* _Work instructions_
Every entry in the listing is to be reproduced exactly.

* _Dataset records_

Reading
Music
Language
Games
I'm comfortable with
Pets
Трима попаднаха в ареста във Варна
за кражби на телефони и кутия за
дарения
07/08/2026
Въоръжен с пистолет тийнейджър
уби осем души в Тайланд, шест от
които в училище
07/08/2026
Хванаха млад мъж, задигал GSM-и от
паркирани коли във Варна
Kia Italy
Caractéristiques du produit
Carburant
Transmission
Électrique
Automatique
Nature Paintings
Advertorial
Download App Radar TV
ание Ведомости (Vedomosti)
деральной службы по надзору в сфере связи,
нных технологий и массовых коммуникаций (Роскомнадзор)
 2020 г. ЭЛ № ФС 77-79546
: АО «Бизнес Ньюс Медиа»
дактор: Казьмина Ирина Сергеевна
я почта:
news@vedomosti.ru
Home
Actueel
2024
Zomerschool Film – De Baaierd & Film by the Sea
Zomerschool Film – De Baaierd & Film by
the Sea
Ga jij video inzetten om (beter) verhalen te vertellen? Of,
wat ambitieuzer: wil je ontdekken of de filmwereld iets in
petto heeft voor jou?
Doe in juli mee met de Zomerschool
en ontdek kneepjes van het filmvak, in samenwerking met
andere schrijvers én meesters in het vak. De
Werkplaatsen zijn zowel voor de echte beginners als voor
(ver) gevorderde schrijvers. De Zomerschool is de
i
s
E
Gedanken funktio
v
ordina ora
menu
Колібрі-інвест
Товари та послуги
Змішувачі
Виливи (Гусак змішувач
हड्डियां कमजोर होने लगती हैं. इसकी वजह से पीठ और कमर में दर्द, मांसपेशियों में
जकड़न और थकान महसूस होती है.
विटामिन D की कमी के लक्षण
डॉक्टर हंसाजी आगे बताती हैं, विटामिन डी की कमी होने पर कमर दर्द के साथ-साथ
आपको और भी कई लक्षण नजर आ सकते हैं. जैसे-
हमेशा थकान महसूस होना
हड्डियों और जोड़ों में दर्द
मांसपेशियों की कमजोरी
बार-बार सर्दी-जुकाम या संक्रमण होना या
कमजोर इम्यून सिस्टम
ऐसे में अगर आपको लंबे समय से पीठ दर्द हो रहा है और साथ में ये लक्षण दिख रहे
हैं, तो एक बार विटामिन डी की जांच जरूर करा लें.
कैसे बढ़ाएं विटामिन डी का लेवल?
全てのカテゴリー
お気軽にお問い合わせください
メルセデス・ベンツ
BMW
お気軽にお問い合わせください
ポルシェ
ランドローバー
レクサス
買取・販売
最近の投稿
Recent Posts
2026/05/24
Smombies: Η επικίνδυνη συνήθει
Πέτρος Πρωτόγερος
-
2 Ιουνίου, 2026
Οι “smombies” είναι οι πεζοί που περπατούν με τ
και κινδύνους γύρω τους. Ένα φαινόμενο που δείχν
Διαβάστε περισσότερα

* _Answer below_
Reading
Music
Language
Games
I'm comfortable with
Pets
Трима попаднаха в ареста във Варна
за кражби на телефони и кутия за
дарения
07/08/2026
Въоръжен с пистолет тийнейджър
уби осем души в Тайланд, шест от
които в училище
07/08/2026
Хванаха млад мъж, задигал GSM-и от
паркирани коли във Варна
Kia Italy
Caractéristiques du produit
Carburant
Transmission
Électrique
Automatique
Nature Paintings
Advertorial
Download App Radar TV
ание Ведомости (Vedomosti)
деральной службы по надзору в сфере связи,
нных технологий и массовых коммуникаций (Роскомнадзор)
 2020 г. ЭЛ № ФС 77-79546
: АО «Бизнес Ньюс Медиа»
дактор: Казьмина Ирина Сергеевна
я почта:
news@vedomosti.ru
Home
Actueel
2024
Zomerschool Film – De Baaierd & Film by the Sea
Zomerschool Film – De Baaierd & Film by
the Sea
Ga jij video inzetten om (beter) verhalen te vertellen? Of,
wat ambitieuzer: wil je ontdekken of de filmwereld iets in
petto heeft voor jou?
Doe in juli mee met de Zomerschool
en ontdek kneepjes van het filmvak, in samenwerking met
andere schrijvers én meesters in het vak. De
Werkplaatsen zijn zowel voor de echte beginners als voor
(ver) gevorderde schrijvers. De Zomerschool is de
i
s
E
Gedanken funktio
v
ordina ora
menu
Колібрі-інвест
Товари та послуги
Змішувачі
Виливи (Гусак змішувач
हड्डियां कमजोर होने लगती हैं. इसकी वजह से पीठ और कमर में दर्द, मांसपेशियों में
जकड़न और थकान महसूस होती है.
विटामिन D की कमी के लक्षण
डॉक्टर हंसाजी आगे बताती हैं, विटामिन डी की कमी होने पर कमर दर्द के साथ-साथ
आपको और भी कई लक्षण नजर आ सकते हैं. जैसे-
हमेशा थकान महसूस होना
हड्डियों और जोड़ों में दर्द
मांसपेशियों की कमजोरी
बार-बार सर्दी-जुकाम या संक्रमण होना या
कमजोर इम्यून सिस्टम
ऐसे में अगर आपको लंबे समय से पीठ दर्द हो रहा है और साथ में ये लक्षण दिख रहे
हैं, तो एक बार विटामिन डी की जांच जरूर करा लें.
कैसे बढ़ाएं विटामिन डी का लेवल?
全てのカテゴリー
お気軽にお問い合わせください
メルセデス・ベンツ
BMW
お気軽にお問い合わせください
ポルシェ
ランドローバー
レクサス
買取・販売
最近の投稿
Recent Posts
2026/05/24
Smombies: Η επικίνδυνη συνήθει
Πέτρος Πρωτόγερος
-
2 Ιουνίου, 2026
Οι “smombies” είναι οι πεζοί που περπατούν με τ
και κινδύνους γύρω τους. Ένα φαινόμενο που δείχν
Διαβάστε περισσότερα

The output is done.